Al di là, però, di questo e di molti altri episodi di eroismo, la questione di fondo rimane: perché ha potuto scatenarsi un odio così tremendo in una terra che, per numero di battesimi, era considerata la più cristiana d’Africa? Anna Pozzi, giornalista di Mondo e Missione, ha dato voce, sulla scottante questione, a un importante teologo africano: padre Rigobert Minani, gesuita congolese, responsabile di una rete di associazioni per i diritti umani. «L’Africa dei Grandi Laghi ha conosciuto in questi ultimi vent’anni una situazione di instabilità che pone alcune questioni fondamentali alla Chiesa», afferma Minani. «I Grandi Laghi sono abitati prevalentemente da cristiani, che rappresentano più dell’85 per cento della popolazione. Come si spiega che tale regione si sia distinta per comportamenti tanto orribili e deplorevoli?».

 

 

Nella sua colonna “Ubuntu” sul mensile Jesus, la giornalista torna sulla questione rwandese allargando l’orizzonte e ricordando che il genocidio coincise con le prime elezioni libere in Sudafrica (che, vinte da Mandela, avrebbero segnato la fine dell’apartheid) e con la celebrazione del primo Sinodo dei vescovi africani (10 aprile - 8 maggio 1994). «I due avvenimenti, in particolare il genocidio rwandese, segnarono molto le riflessioni di quell’assise. Anche perché la Chiesa del Rwanda visse drammaticamente sulla stessa sua pelle quella drammatica vicenda», scrive Anna Pozzi. E aggiunge: «Ma mentre il Sudafrica ha provato a fare un vero percorso di riconciliazione, lo stesso non è avvenuto in Rwanda. L’autorità morale di Mandela e quella religiosa di Desmond Tutu hanno fatto appello alla forza del perdono e a quella dell’ubuntu – ovvero alle reti di prossimità e interdipendenza su cui si regge la comunità – per restituire dignità alle vittime e rendere i colpevoli consapevoli delle loro responsabilità. Tutto questo non è stato fatto in Rwanda».

• _CONSEGNA 1_
Trasforma in un elenco puntato il paragrafo del testo che inizia con «Nella sua colonna “Ubuntu”», tenendo i fatti principali.
• _CONSEGNA 2_
Secondo il testo, quale parte della popolazione dei Grandi Laghi è cristiana?

• _MATERIALE RACCOLTO_
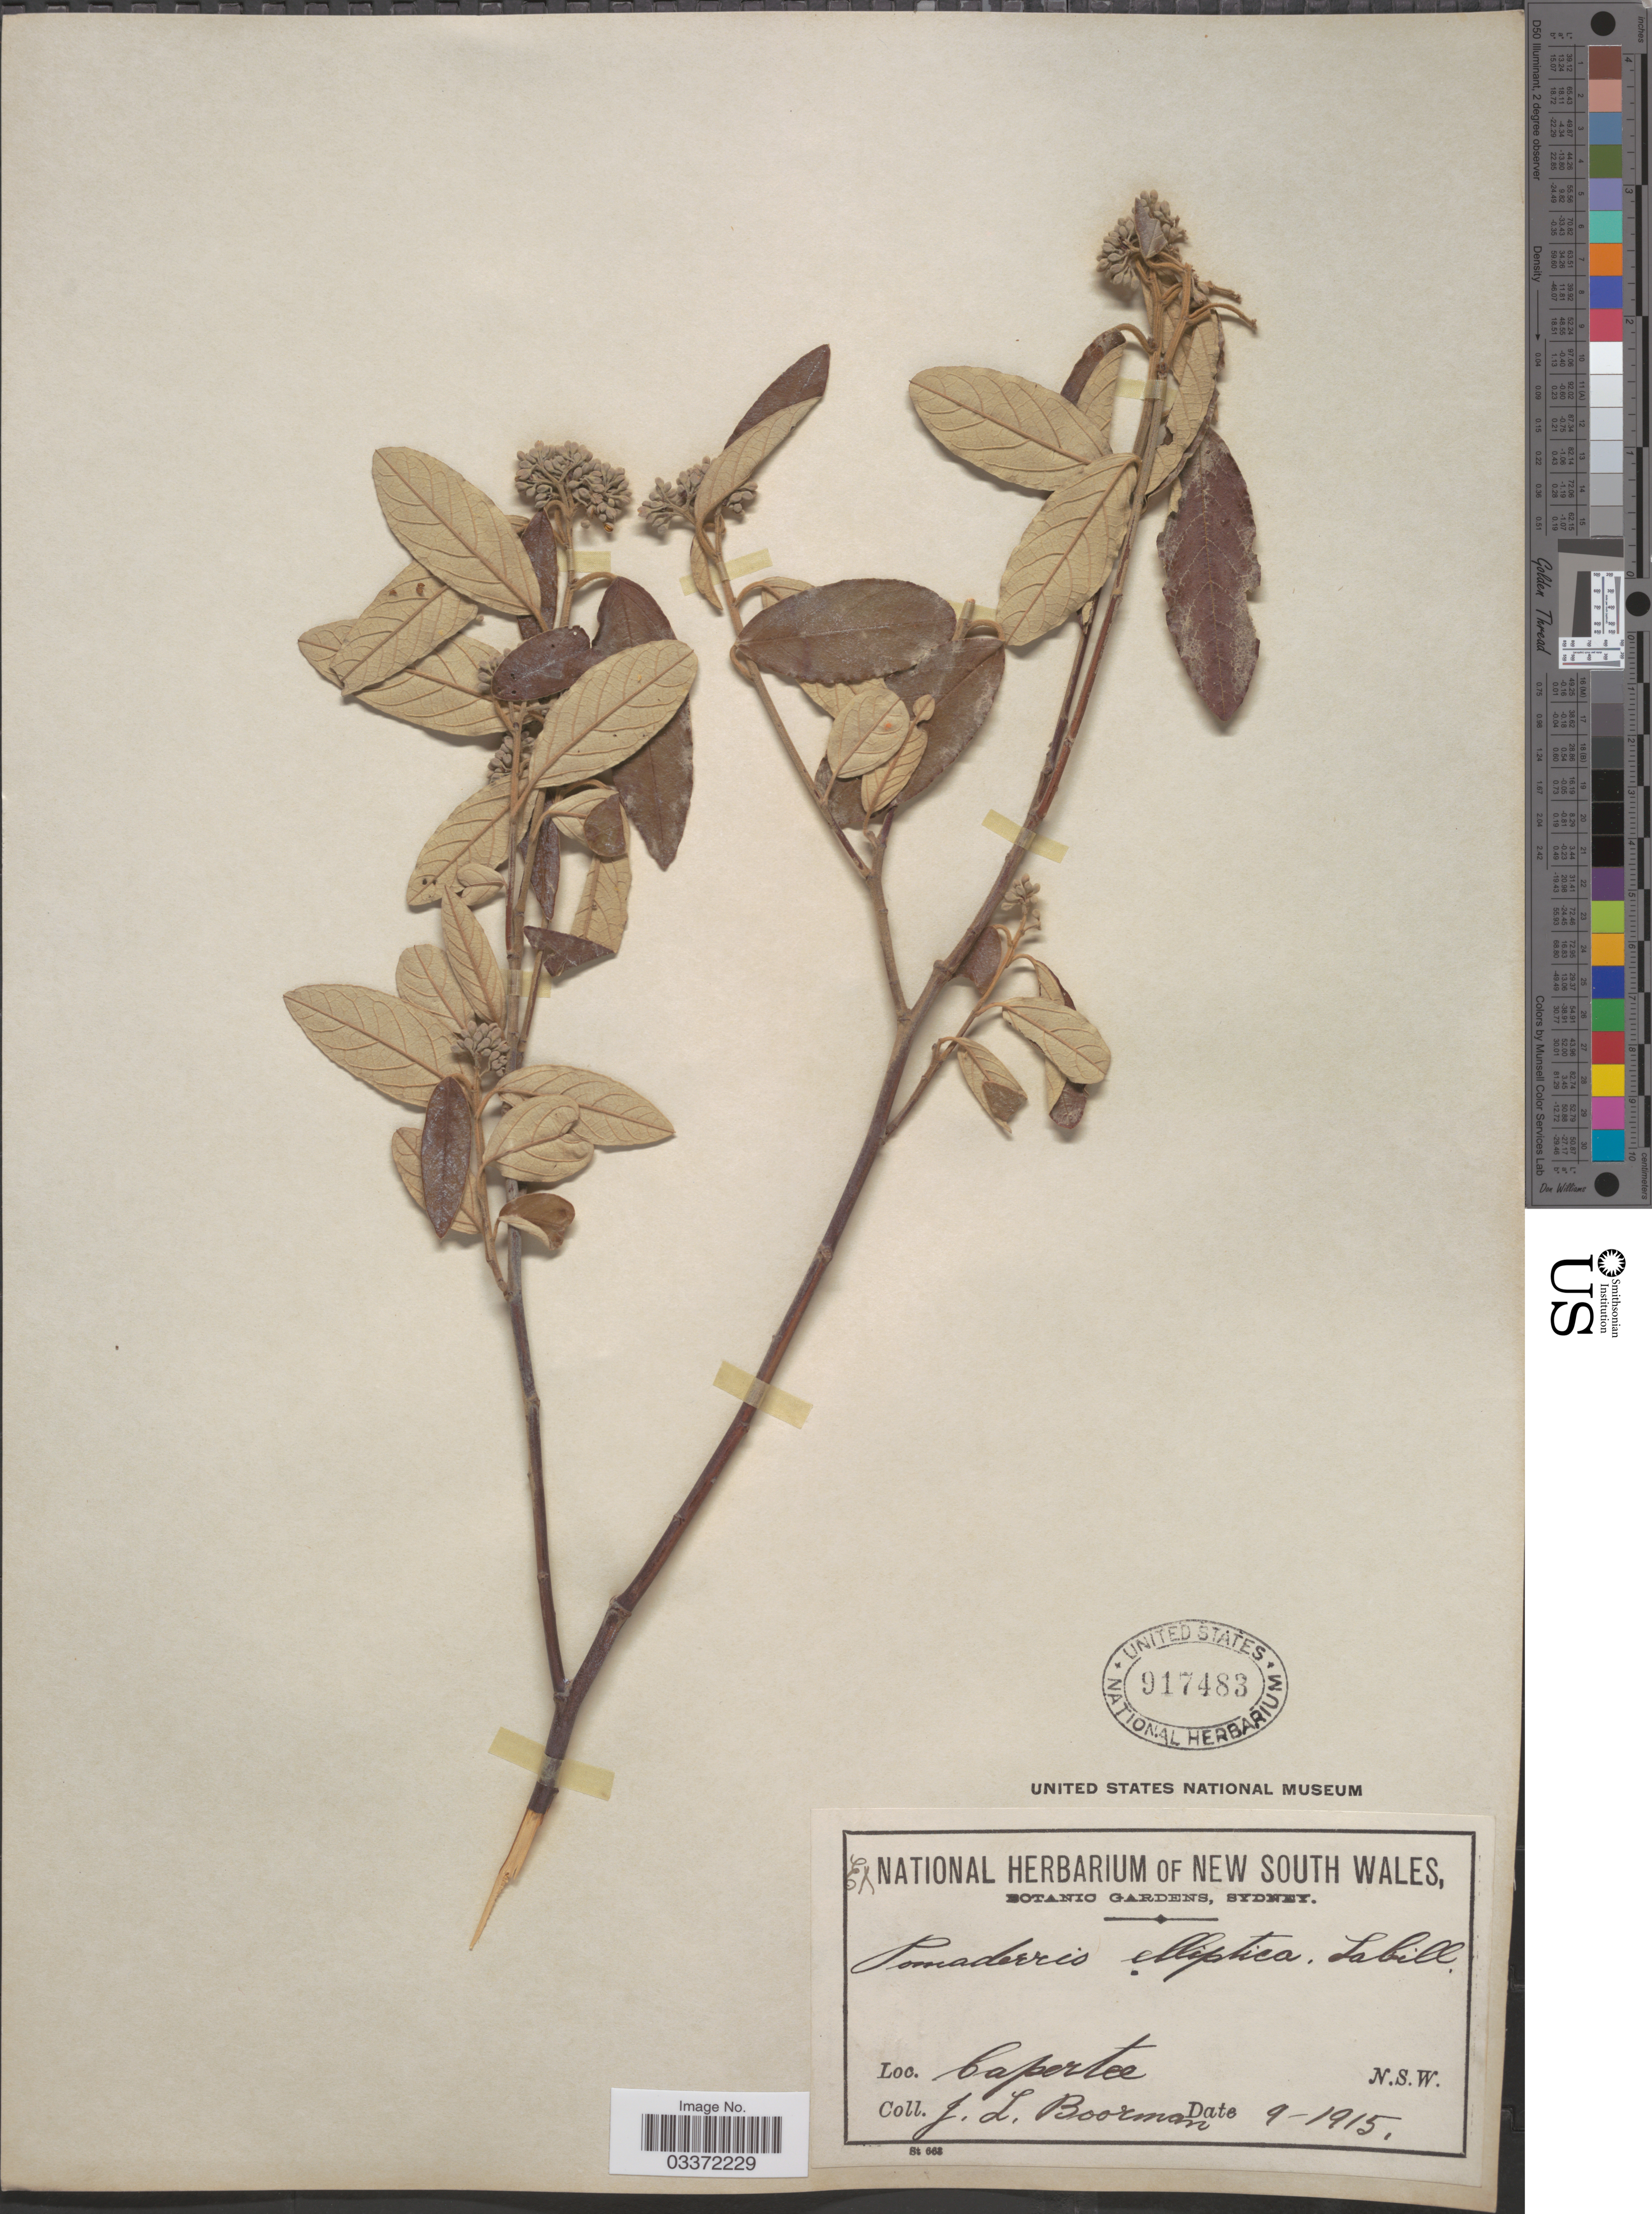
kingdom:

• _SVOLGIMENTO 1_
- Anna Pozzi torna sulla questione rwandese nella sua colonna "Ubuntu" sul mensile Jesus.
- Ricorda che il genocidio coincise con due eventi. Il primo sono le prime elezioni libere in Sudafrica, vinte da Mandela, che avrebbero segnato la fine dell'apartheid. Il secondo è il primo Sinodo dei vescovi africani (10 aprile - 8 maggio 1994).
- I due eventi, soprattutto il genocidio, segnarono molto le riflessioni del Sinodo, anche perché la Chiesa del Rwanda visse quella vicenda sulla propria pelle.
- Il Sudafrica ha provato a fare un vero percorso di riconciliazione, il Rwanda no.
- Mandela e Desmond Tutu hanno fatto appello al perdono e all'ubuntu, cioè alle reti di prossimità e interdipendenza della comunità. Lo scopo era restituire dignità alle vittime e rendere i colpevoli consapevoli delle loro responsabilità.
- In Rwanda tutto questo non è stato fatto.

• _SVOLGIMENTO 2_
Più dell'85 per cento.